Dr. Katja Pähle (SPD):
Vielen Dank, Herr Präsident. - Sehr geehrte Kolleginnen und Kollegen! Der Ministerpräsident hat seine Rede abgebunden mit einer persönlichen Bemerkung. Ich will Sie mit einer persönlichen Bemerkung beginnen. Die Hallenser teilen ja die Hallesche Stadtgesellschaft in Halloren, Hallenser und Halunken.
(Zuruf: Ach!)
Auch wenn ich wahrscheinlich immer als Halunkin, als Zugezogene, gelten werde: Der 14. Februar war für mich ein unglaublicher Tag der Freude, weil wir als Halle ein Rennen gewonnen haben, obwohl es vom ersten Moment an von überall hieß: Lasst es! Es hat keinen Zweck! - Das geschafft zu haben, ist wunderbar und es ist eine unglaubliche Leistung von ganz vielen. Darüber können wir uns freuen.
(Beifall bei der SPD, bei der CDU, bei der FDP, bei der LINKEN und bei den GRÜNEN)

◆ **Aufgaben**:
1. Gib den Abschnitt der Rede wörtlich wieder, beginnend bei „Dr. Katja Pähle“ und endend bei „bei den GRÜNEN)“.
2. Nenne alle Gruppen, in die laut der Rede die Hallenser die Hallesche Stadtgesellschaft einteilen.

◆ **Datenabschnitt**:
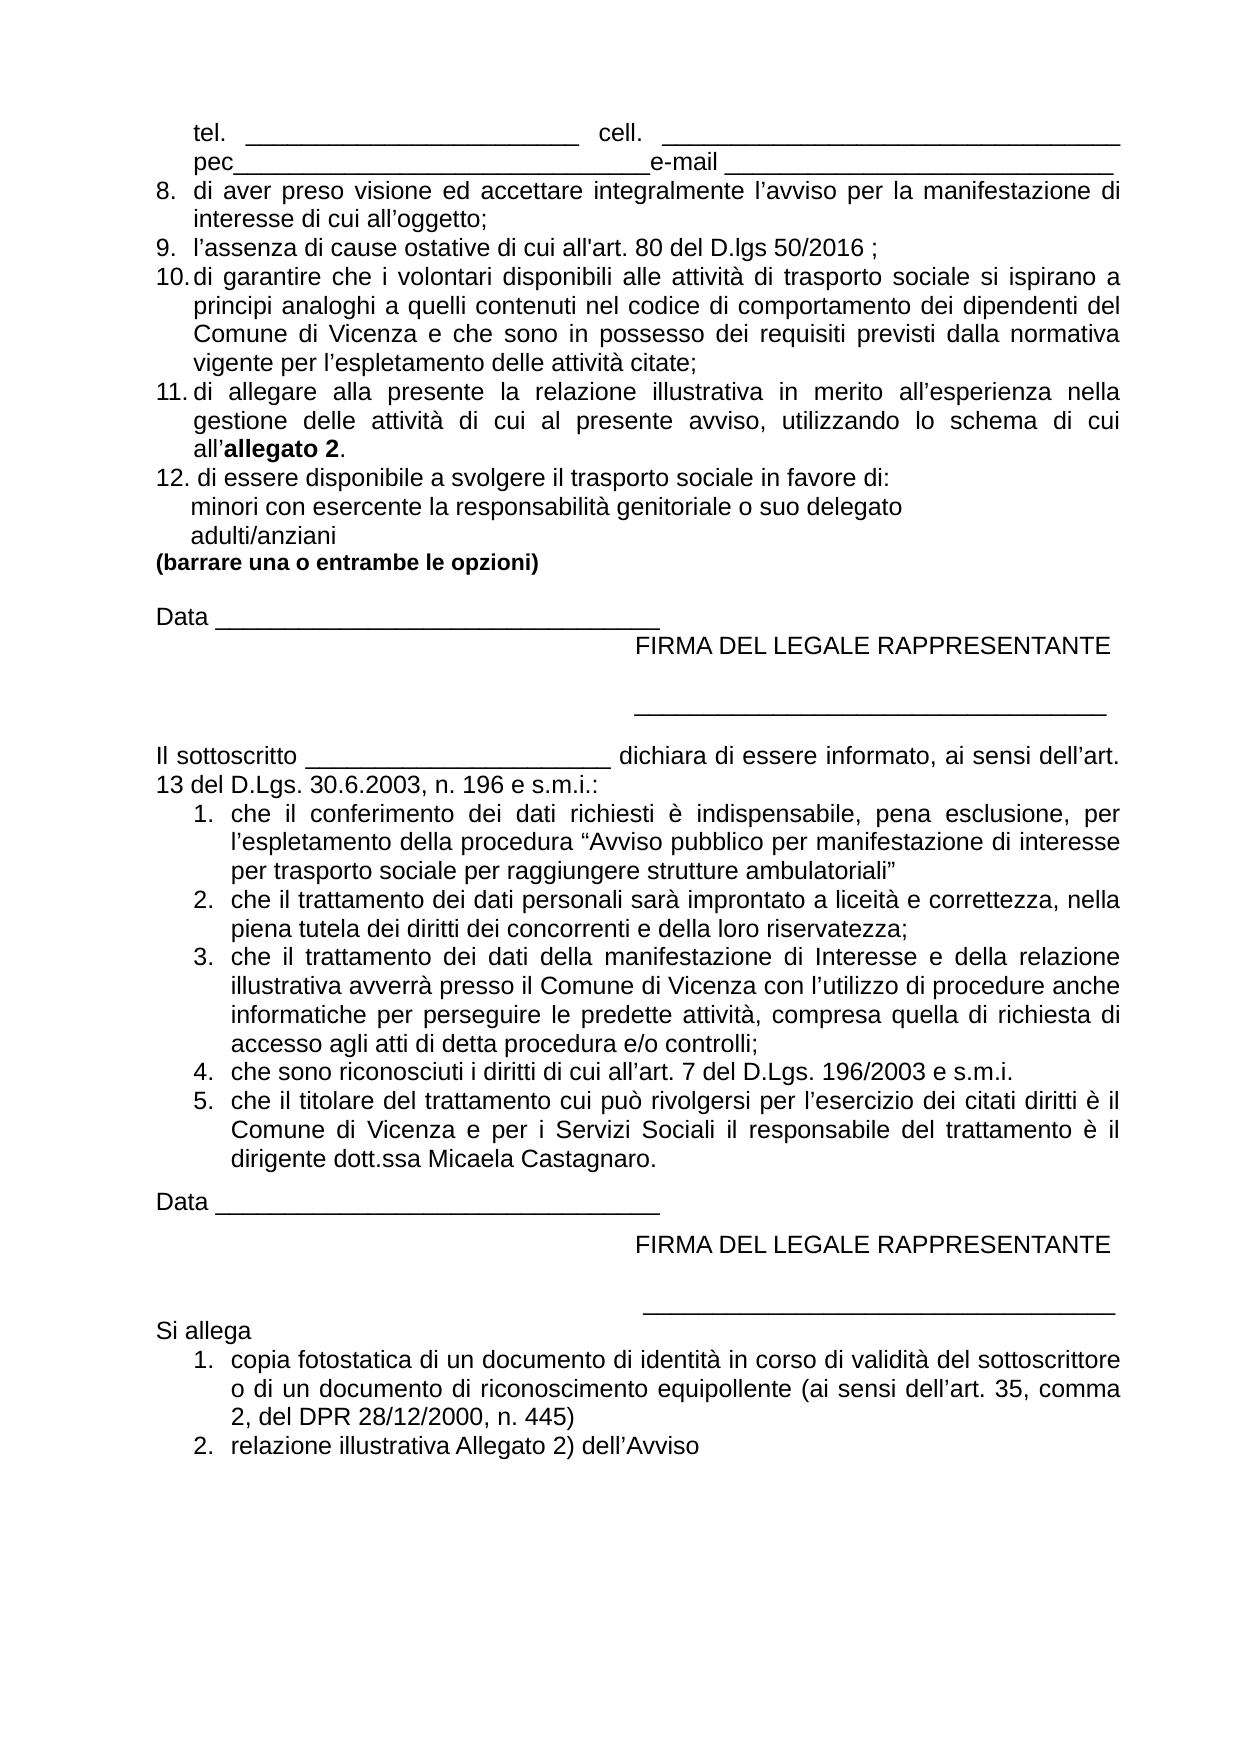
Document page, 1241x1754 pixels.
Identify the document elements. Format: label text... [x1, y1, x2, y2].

◆ **Antworten**:
1.
Dr. Katja Pähle (SPD):
Vielen Dank, Herr Präsident. - Sehr geehrte Kolleginnen und Kollegen! Der Ministerpräsident hat seine Rede abgebunden mit einer persönlichen Bemerkung. Ich will Sie mit einer persönlichen Bemerkung beginnen. Die Hallenser teilen ja die Hallesche Stadtgesellschaft in Halloren, Hallenser und Halunken.
(Zuruf: Ach!)
Auch wenn ich wahrscheinlich immer als Halunkin, als Zugezogene, gelten werde: Der 14. Februar war für mich ein unglaublicher Tag der Freude, weil wir als Halle ein Rennen gewonnen haben, obwohl es vom ersten Moment an von überall hieß: Lasst es! Es hat keinen Zweck! - Das geschafft zu haben, ist wunderbar und es ist eine unglaubliche Leistung von ganz vielen. Darüber können wir uns freuen.
(Beifall bei der SPD, bei der CDU, bei der FDP, bei der LINKEN und bei den GRÜNEN)

2. Halloren, Hallenser, Halunken